By: Stephanie Braxton
Stories usually begin with an idea for a place, an event, or a character. Characters are the driving force of a story and they aren’t always human, or even sentient. It’s arguable that the wallpaper in Charlotte Perkins Gilman’s short story “The Yellow Wallpaper” was a character, the way it twisted in the main character’s mind and slowly drove her mad. At the end, you’re left wondering if it truly was all in her head, or if it was real.
Places can be characters, molding and changing the environment in which your story takes place. A good example of this that most of us will recognize is Mayberry, the place where Andy Griffith took place. Especially in North Carolina where the memory of that show is alive and well, when you say Mayberry, everyone knows exactly what you’re talking about. That idyllic little town where the sheriff knows no stranger, and the town drunk puts himself behind bars because he’s so friendly with the law. It’s become a cultural icon, nostalgia for simpler days.
Things happen to your characters and your characters can make things happen within the world of your story. Some of the most fun you can have as a writer is arguing with your characters, the imaginary friends that are always on your mind. They won’t always do what you want them to do, and you may spend many agonizing hours at the keyboard trying to figure out how to get them out of their own mess. As long as you feel something for your characters, you stand a good chance that someone else will too.

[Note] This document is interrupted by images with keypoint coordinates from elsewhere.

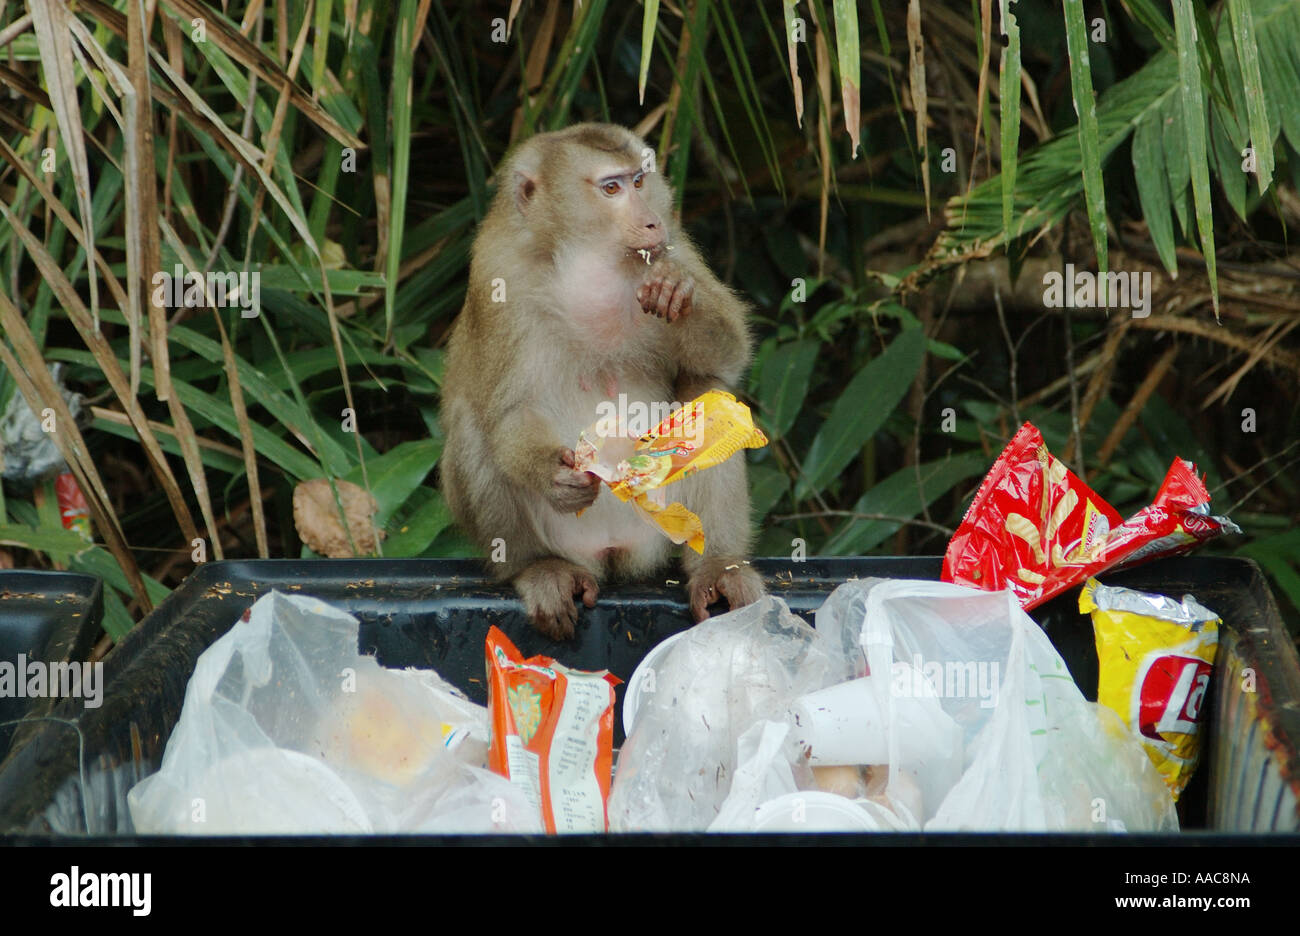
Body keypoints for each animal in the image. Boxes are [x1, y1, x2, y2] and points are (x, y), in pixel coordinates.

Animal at [444, 122, 764, 637]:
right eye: (611, 188)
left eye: (639, 181)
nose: (651, 222)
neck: (590, 259)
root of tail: (611, 551)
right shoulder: (498, 274)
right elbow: (506, 412)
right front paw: (553, 474)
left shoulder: (674, 248)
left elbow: (723, 365)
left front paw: (680, 293)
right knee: (472, 425)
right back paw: (538, 567)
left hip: (663, 524)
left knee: (705, 394)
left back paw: (718, 568)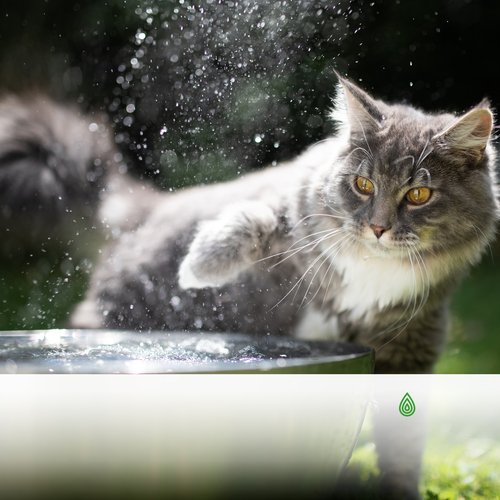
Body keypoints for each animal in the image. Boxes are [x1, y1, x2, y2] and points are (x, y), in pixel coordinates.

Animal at [0, 77, 498, 496]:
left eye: (418, 195)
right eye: (363, 184)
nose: (377, 228)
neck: (372, 268)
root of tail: (146, 211)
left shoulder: (410, 349)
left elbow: (402, 448)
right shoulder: (290, 211)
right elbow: (252, 218)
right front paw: (199, 266)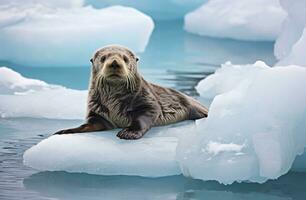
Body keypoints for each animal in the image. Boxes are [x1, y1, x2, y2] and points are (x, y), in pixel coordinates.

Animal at [54, 45, 208, 139]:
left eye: (125, 58)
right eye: (103, 58)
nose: (114, 62)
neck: (113, 102)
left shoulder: (148, 103)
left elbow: (143, 118)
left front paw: (129, 132)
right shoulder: (97, 112)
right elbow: (90, 124)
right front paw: (65, 131)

One of the most remarkable author/character relationships that I’ve seen is with J. R. Ward and one of her vampire warriors from the Black Dagger Brotherhood, Vishous. Yes, that is the correct spelling of his name.
Ward came out in her Insider’s Guide and confessed to readers that she and Vishous do not get along. In her words, “I don’t like him, and he doesn’t like me.” What’s even more interesting is when she added that she finds it grating to be in his point of view, and in this reader’s opinion, his book was one of the most emotionally punching ones in the series. I’m not much of a cryer, but Vishous got me going.
What can other writers take from J. R. Ward and Vishous? That you don’t have to like every character you write, but sometimes that can make the story better if you run with your gut and write the story you envision. Sometimes characters take on a will of their own and when that life is breathed into them, it is magic.